> Domande da svolgere
(1) Nel brano sulla Lancia, da quale anno in poi sono le Lancia trattate dai piccoli saloni-officina immaginati?
(2) Cita tutto il brano sulla Lancia che va da "Un'operazione probabilmente in" fino a "pure i ricambi.".

> Brano scelto
━━━
Eppure ci sarebbe una via di mezzo tra il rilancio a fondo perduto del marchio e il suo abbandono sprezzante e senza appello.
Una specie di "Lancia Classics", una minuscola rete di piccoli saloni-officina semiclandestini (solo in Italia ovviamente) che trattano esclusivamente Lancia dal 1906 in poi, che offrono servizi base a collezionisti e/o appassionati, come riparazioni, aiuto nella ricerca di ricambi, consulenze di ogni tipo, merchandising a gogò (= $$$), fino alla vendita di modelli usati del passato, dalle storiche fino ai più recenti, ripristinate dalla Casa e munite di qualche "certificato di autenticità Lancia" rilasciato da FCA stessa.
Non nascondo che da vecchio lancista mi divertirebbe andare in un piccolo salone (più piccolo ancora della relativa insegna con gigantografia del vecchio stemma Lancia), osservare esposte una Beta coupé, una Thema i.e. dell'85, una Delta I serie, una Fulvia tirate a lucido come auto nuove, intrattenermi con il venditore o il meccanico, chiedere qualsiasi tipo di domanda tecnica, sottoporre la mia storica a riparazioni altamente scrupolose e essere in qualche modo seguito e tutelato dalla casa madre, di sicuro sborsando qualcosa in più di ciò che darei al semplice meccanico che mi fa le riparazioni alla buona e ci capisce fin lì.
Un'operazione probabilmente in perdita, ma sarebbero perdite talmente ridicole rispetto ai soldi spesi per certe campagne pubblicitarie per mentecatti che ogni tanto ci vengono proposte, da far sorridere qualsiasi contafagioli di FCA.
Ci sono un sacco di officine ex Lancia, oggi autorizzate Fiat, che dispongono di strumenti di diagnosi, manuali e esperienza diretta sulle vecchie Lancia. Alcuni addirittura sono dei punti di riferimento per i collezionisti. Ne conosco uno, che tra l'altro sta per togliersi dall'ala di FCA per mettersi in proprio, per lo scarso trattamento ricevuto ultimamente e per la necessità (come officina autorizzata) di attrezzarsi per rognosissime quanto rare riparazioni di Chrysler 200 e Voyager rimarchiate di cui mancano pure i ricambi.
━━━
> Dati raccolti
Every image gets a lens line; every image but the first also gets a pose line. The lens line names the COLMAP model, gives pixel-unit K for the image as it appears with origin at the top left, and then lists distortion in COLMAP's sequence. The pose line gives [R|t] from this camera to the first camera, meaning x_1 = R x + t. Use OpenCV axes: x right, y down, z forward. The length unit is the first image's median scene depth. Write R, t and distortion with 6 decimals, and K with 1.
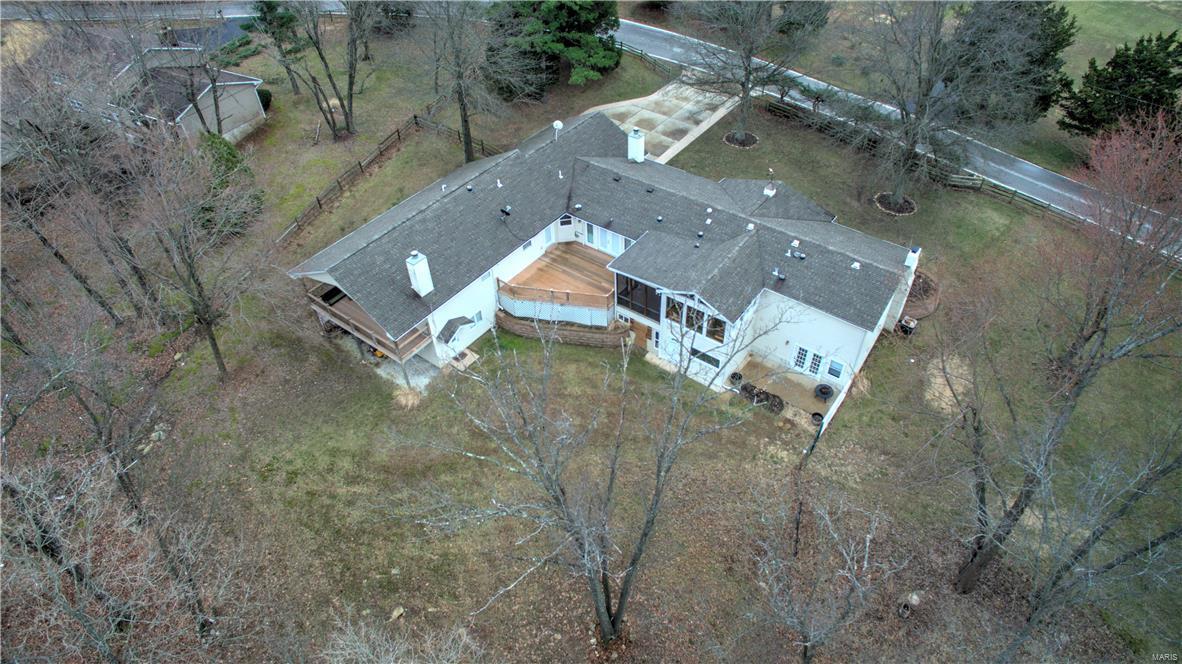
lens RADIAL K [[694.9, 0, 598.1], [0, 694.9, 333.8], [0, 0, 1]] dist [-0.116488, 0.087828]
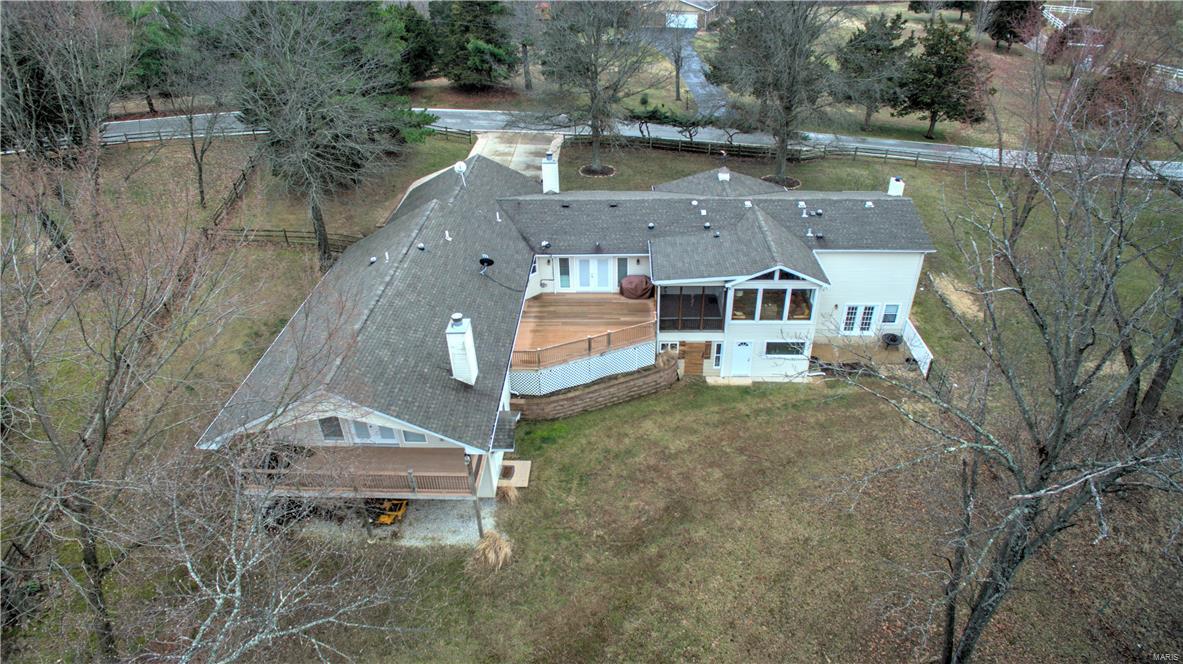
━━━
> Soluzioni per domanda
(1) Dal 1906 in poi.

(2)
Un'operazione probabilmente in perdita, ma sarebbero perdite talmente ridicole rispetto ai soldi spesi per certe campagne pubblicitarie per mentecatti che ogni tanto ci vengono proposte, da far sorridere qualsiasi contafagioli di FCA.
Ci sono un sacco di officine ex Lancia, oggi autorizzate Fiat, che dispongono di strumenti di diagnosi, manuali e esperienza diretta sulle vecchie Lancia. Alcuni addirittura sono dei punti di riferimento per i collezionisti. Ne conosco uno, che tra l'altro sta per togliersi dall'ala di FCA per mettersi in proprio, per lo scarso trattamento ricevuto ultimamente e per la necessità (come officina autorizzata) di attrezzarsi per rognosissime quanto rare riparazioni di Chrysler 200 e Voyager rimarchiate di cui mancano pure i ricambi.